How To Introduce Music Into Your Classroom Even If You Are Not A Music Teacher!

Music is a natural part of everyone. It creates an atmosphere of fun, interaction and excitement. That is why children are naturally drawn to it. If we nurture this ability, music will provide a lifetime of enjoyment and creativity for our students

To begin a group adventure into music, your students need to have a commonality with each other and you. In my music classroom, no matter what level, I would start with the same song each time. It is usually a “hello” song but it could be anything as long as it is simple. Then the students know that a music lesson is starting and that you are in control.
Next, you must assume that everyone identifies with music in some way. Children hear lullabies, learn songs and melodies from television shows and computer games. If you start by teaching something familiar, your class will respond. At lower grade levels, it could be “Twinkle, Twinkle Little Star” or “The Alphabet Song” (which happens to be the same melody and you can point that out.) At higher levels, “Baby Bumblebee” is fun. You can use “The Wheels On The Bus” or “The Ants Go Marching.” Silliness works!
Any song with repetition will be easier for you and the class. Songs with too many words don't work unless you want to be the soloist. Echo songs such as “Are You Sleeping” work well. You can even get creative and change the words. For example, if it is close to snack or lunchtime, you could sing “I am hungry!” and have the children suggest the foods that should be in the song. There will be so much participation that the song may never end. Even the quietest child will suggest a food or maybe a “silly” food. Have fun with it!

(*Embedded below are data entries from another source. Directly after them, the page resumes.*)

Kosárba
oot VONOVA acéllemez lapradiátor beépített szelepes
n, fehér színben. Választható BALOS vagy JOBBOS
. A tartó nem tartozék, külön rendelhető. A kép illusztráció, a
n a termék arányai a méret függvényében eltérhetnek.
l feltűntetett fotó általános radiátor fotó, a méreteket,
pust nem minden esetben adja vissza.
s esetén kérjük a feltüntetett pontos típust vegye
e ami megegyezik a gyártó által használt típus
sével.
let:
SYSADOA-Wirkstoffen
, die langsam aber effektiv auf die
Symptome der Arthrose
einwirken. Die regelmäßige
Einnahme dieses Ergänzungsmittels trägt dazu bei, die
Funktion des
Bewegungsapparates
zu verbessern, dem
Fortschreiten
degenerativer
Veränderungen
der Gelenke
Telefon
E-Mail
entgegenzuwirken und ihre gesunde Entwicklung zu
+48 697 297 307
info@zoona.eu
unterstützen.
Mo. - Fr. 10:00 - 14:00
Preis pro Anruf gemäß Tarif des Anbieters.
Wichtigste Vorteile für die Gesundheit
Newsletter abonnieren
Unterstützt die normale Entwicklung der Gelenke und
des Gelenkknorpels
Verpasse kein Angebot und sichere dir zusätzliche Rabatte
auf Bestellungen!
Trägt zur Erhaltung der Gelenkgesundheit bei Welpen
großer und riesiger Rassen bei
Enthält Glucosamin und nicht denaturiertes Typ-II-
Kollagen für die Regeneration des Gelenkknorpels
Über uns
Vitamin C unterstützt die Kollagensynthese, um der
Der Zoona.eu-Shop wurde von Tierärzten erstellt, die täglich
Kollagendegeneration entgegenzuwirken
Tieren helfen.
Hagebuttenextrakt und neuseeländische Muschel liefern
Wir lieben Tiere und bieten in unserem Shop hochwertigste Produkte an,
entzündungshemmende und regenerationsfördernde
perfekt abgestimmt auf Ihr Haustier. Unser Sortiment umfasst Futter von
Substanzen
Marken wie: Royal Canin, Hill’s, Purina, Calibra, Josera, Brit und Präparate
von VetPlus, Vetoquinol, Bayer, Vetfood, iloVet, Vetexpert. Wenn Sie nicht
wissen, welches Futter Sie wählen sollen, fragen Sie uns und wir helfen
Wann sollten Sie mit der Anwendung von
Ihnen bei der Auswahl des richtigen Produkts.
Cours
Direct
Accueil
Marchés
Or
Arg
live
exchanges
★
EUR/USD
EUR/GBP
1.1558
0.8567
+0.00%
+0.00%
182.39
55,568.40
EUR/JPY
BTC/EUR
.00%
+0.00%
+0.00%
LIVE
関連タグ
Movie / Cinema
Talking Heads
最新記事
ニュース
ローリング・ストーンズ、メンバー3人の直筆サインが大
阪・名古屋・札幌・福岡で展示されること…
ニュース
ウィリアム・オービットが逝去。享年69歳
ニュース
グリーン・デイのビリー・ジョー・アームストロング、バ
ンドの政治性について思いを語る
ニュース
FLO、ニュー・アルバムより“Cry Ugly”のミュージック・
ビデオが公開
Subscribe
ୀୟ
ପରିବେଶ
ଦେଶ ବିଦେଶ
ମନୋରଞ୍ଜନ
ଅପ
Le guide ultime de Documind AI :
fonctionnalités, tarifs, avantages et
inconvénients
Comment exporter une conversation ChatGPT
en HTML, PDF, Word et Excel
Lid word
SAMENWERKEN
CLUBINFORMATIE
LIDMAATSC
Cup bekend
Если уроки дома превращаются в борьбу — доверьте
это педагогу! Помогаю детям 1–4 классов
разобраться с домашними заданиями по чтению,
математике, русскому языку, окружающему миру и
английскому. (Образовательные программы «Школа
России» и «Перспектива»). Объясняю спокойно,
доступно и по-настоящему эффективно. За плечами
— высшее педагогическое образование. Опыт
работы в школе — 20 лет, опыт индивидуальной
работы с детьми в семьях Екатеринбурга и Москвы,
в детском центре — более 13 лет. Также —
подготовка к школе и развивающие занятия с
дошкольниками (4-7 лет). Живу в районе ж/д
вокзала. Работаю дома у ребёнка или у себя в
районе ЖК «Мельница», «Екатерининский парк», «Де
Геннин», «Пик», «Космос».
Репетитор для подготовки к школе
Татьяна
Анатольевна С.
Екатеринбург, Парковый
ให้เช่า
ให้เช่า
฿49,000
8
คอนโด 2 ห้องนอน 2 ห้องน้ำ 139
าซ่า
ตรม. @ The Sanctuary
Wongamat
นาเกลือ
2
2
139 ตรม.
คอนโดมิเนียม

Now that you have them singing, you are on your way to include other songs. You can teach the class your favorite song. Then ask the students to sing their special songs. You will be amazed and amused at the results. I have had students make up songs on the spot or sing very “interesting” rock songs that their siblings have taught them. No matter what, you must applaud and don't laugh!
If you alter activities so that the class never knows what comes next, you will keep them excited. The students need to move. Teaching a very simple dance or just having the students jump or clap in rhythm with a song will avoid any discipline problems. Even tapping a table in time with the music is fun as long as you teach them a sign for starting and stopping.
Some very young children might jump up and move while you are singing. This is a happy and natural reaction to the beat. If you stop them, they might be afraid to respond in the future, so just encourage the rest of the class move to the music and then everyone will be able to sit quietly for the next activity. Remember, since music can be a very personal part of a student, it is very easy to turn them on and extremely easy to turn them off. Always be complimentary in your reactions.
When it is time to end the music lesson, remember to end with a quiet song or maybe a repeat of one of the earlier songs sung in a whisper. Then your class will be calmed down and ready for another subject. After a number of years, I discovered that giving a classroom of over-excited children back to their teacher did not help me to win a popularity contest!